Stored entries:
__________

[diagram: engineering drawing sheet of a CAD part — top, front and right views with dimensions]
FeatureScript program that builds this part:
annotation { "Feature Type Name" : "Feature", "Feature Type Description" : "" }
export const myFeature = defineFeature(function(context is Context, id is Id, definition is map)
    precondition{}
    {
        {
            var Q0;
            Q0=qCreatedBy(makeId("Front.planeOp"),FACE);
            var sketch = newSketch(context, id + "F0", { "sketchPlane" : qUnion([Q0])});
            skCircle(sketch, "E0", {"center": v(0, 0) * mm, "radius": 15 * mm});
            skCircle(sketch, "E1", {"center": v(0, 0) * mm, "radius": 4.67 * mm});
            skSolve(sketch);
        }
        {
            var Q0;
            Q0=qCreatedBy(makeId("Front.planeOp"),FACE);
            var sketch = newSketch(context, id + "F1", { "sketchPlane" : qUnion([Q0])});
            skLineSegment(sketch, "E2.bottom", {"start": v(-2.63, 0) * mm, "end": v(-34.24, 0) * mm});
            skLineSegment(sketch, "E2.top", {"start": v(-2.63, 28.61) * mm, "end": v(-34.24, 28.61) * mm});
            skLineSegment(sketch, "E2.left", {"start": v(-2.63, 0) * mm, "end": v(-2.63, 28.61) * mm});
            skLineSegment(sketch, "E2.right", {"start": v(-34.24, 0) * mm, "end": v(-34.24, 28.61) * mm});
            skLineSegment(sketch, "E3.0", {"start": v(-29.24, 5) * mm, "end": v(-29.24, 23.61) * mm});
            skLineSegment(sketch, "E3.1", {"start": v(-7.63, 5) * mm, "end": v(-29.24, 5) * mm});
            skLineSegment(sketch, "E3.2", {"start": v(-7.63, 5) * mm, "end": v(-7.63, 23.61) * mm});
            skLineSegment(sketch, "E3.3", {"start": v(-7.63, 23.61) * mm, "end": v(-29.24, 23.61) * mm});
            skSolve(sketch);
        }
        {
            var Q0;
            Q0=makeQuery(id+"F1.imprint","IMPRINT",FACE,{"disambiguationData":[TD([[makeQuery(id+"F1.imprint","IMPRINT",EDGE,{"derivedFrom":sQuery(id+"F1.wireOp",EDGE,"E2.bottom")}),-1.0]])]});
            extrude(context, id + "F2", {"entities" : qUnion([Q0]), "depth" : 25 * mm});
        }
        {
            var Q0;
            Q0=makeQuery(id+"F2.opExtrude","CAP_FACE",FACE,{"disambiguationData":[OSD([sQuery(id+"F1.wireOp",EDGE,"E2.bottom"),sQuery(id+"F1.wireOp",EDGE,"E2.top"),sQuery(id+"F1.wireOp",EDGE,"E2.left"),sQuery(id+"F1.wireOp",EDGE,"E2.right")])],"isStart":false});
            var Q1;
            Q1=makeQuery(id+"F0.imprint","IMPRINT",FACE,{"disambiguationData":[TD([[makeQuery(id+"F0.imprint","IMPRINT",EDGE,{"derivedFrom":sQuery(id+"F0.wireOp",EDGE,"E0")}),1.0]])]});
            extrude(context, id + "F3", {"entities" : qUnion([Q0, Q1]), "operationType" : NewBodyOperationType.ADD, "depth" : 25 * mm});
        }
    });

__________

How many lines in the records above contain the string "entities"? Give only the number.

> **Written solution**
2